Robert Kloss on 2009
I’m drawn to heroes, the need for heroes, the inspiration of heroes, the failures of heroes. The egomania and madness of heroes. I believe in heroes, I suppose, the same way I believe in the potentials of fiction. That, plus my midwestern born football fanaticism, determines my moment of 2009. Late August, the scene: Brett Favre being driven to his new team while helicopters circled overhead. Brett Favre stepping out of the car, shaking hands with new coaches, his wife in tow, helicopters yet circling. Moments later, Brett Favre zipping passes to his new teammates. Already, championship starved Minnesota wondered: Is this the year?
For me, the moment was the return of the hero, Beowulf stalking back from retirement for one last shot at the dragon. Beowulf’s ego, Beowulf’s sense of duty, Beowulf’s fatal foolishness. Now, although his deeds aren’t really deeds, a football hero is still a hero if he manages to rouse within us a belief in certain possibilities, a greatness perhaps, much the same as the stuff a writer writes matters although, as my students sometimes insist, this stuff never happened, this stuff has no tangible relation to what goes on around us.

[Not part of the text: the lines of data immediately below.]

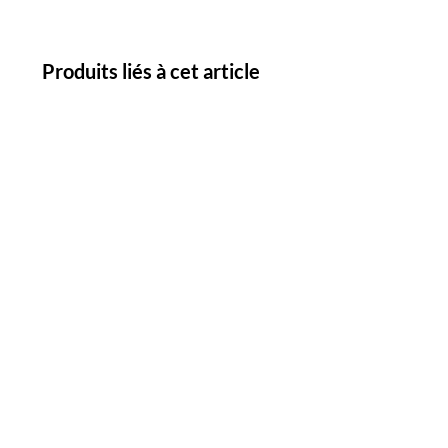
Produits liés à cet article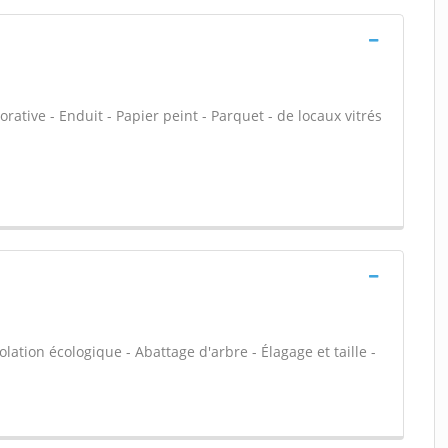
orative - Enduit - Papier peint - Parquet - de locaux vitrés
olation écologique - Abattage d'arbre - Élagage et taille -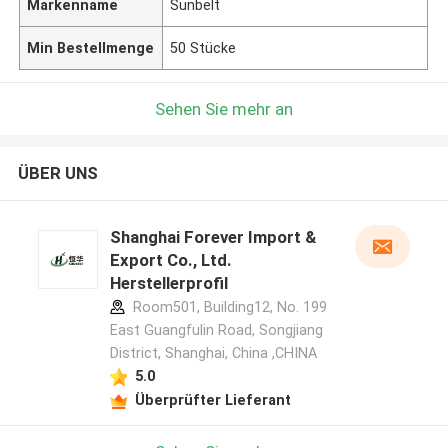
Markenname
Sunbelt
Min Bestellmenge
50 Stücke
Sehen Sie mehr an
ÜBER UNS
Shanghai Forever Import &
Export Co., Ltd.
Herstellerprofil
Room501, Building12, No. 199
East Guangfulin Road, Songjiang
District, Shanghai, China ,CHINA
5.0
Überprüfter Lieferant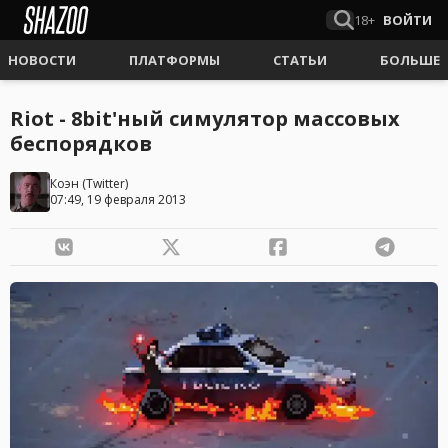
18+
ВОЙТИ
НОВОСТИ
ПЛАТФОРМЫ
СТАТЬИ
БОЛЬШЕ
Riot - 8bit'ный симулятор массовых
беспорядков
Коэн
(
Twitter
)
07:49, 19 февраля 2013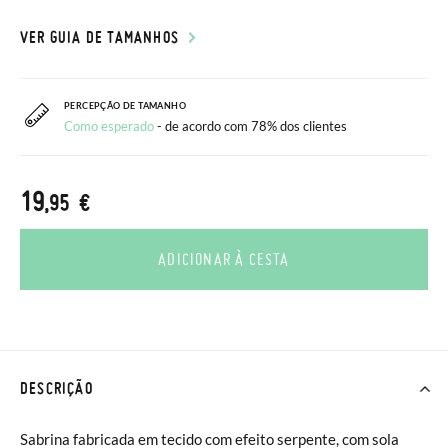
VER GUIA DE TAMANHOS
PERCEPÇÃO DE TAMANHO
Como esperado
- de acordo com 78% dos clientes
19
,95 €
ADICIONAR À CESTA
DESCRIÇÃO
Sabrina fabricada em tecido com efeito serpente, com sola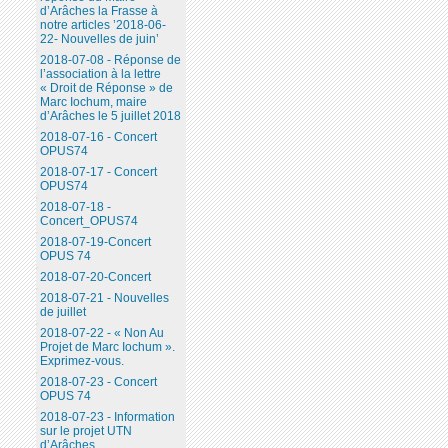
d’Arâches la Frasse à
notre articles ’2018-06-
22- Nouvelles de juin’
2018-07-08 - Réponse de
l’association à la lettre
« Droit de Réponse » de
Marc Iochum, maire
d’Arâches le 5 juillet 2018
2018-07-16 - Concert
OPUS74
2018-07-17 - Concert
OPUS74
2018-07-18 -
Concert_OPUS74
2018-07-19-Concert
OPUS 74
2018-07-20-Concert
2018-07-21 - Nouvelles
de juillet
2018-07-22 - « Non Au
Projet de Marc Iochum ».
Exprimez-vous.
2018-07-23 - Concert
OPUS 74
2018-07-23 - Information
sur le projet UTN
d’Arâches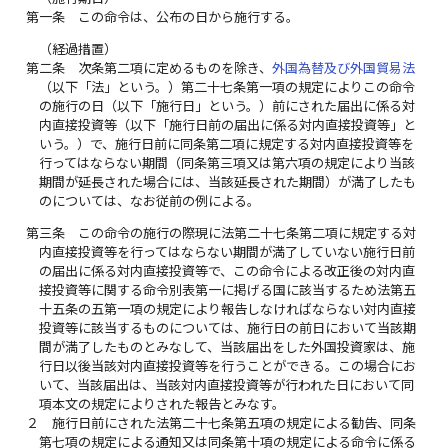
第一条
この命令は、公布の日から施行する。
（経過措置）
第二条
次条第二項に定めるものを除き、
外国為替及び外国貿易法
（以下「法」という。）第二十七条第一項の規定によりこの命令
の施行の日（以下「施行日」という。）前にされた届出に係る対
内直接投資等（以下「施行日前の届出に係る対内直接投資等」と
いう。）で、施行日前に同条第二項に規定する対内直接投資等を
行ってはならない期間（同条第三項又は第六項の規定により当該
期間が延長された場合には、当該延長された期間）が満了したも
のについては、なお従前の例による。
第三条
この命令の施行の際現に法第二十七条第二項に規定する対
内直接投資等を行ってはならない期間が満了していない施行日前
の届出に係る対内直接投資等で、この命令による改正後の対内直
接投資等に関する命令別表第一に掲げる国に該当するため法第五
十五条の五第一項の規定により報告しなければならない対内直接
投資等に該当するものについては、施行日の前日において当該期
間が満了したものとみなして、当該届出をした外国投資家は、施
行日以後当該対内直接投資等を行うことができる。この場合にお
いて、当該届出は、当該対内直接投資等が行われた日において同
項本文の規定によりされた報告とみなす。
２
施行日前にされた法第二十七条第五項の規定による勧告、同条
第七項の規定による通知又は同条第十項の規定による命令に係る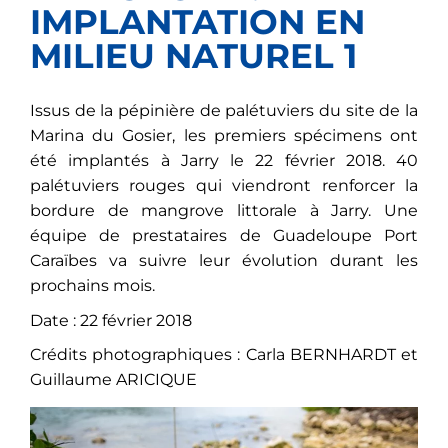
IMPLANTATION EN
MILIEU NATUREL 1
Issus de la pépinière de palétuviers du site de la
Marina du Gosier, les premiers spécimens ont
été implantés à Jarry le 22 février 2018. 40
palétuviers rouges qui viendront renforcer la
bordure de mangrove littorale à Jarry. Une
équipe de prestataires de Guadeloupe Port
Caraïbes va suivre leur évolution durant les
prochains mois.
Date : 22 février 2018
Crédits photographiques : Carla BERNHARDT et
Guillaume ARICIQUE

That Favre went on to have a terrific season, a nearly unprecedented season for an athlete his age, enhanced that first moment, cast it with an even more glorious sheen. His failure, was perhaps his finest moment: gray and worn, carried off the field with a badly twisted ankle, only to hobble back, again and again, beaten like he’d never been before, and yet never bowing, always firing away, was somehow even finer than the rest. Somehow our finest moments are the refusal to quit against the harsh inevitable failure. These moments often best captured by our greatest writers, Santiago and his raw red hands against the cruelty of the heavens. Beckett’s unnameable, muttering along, against the silence of the heavens, I can’t go on, I will go on. Sometimes captured by our athletes, images seen by helicopters hovering above.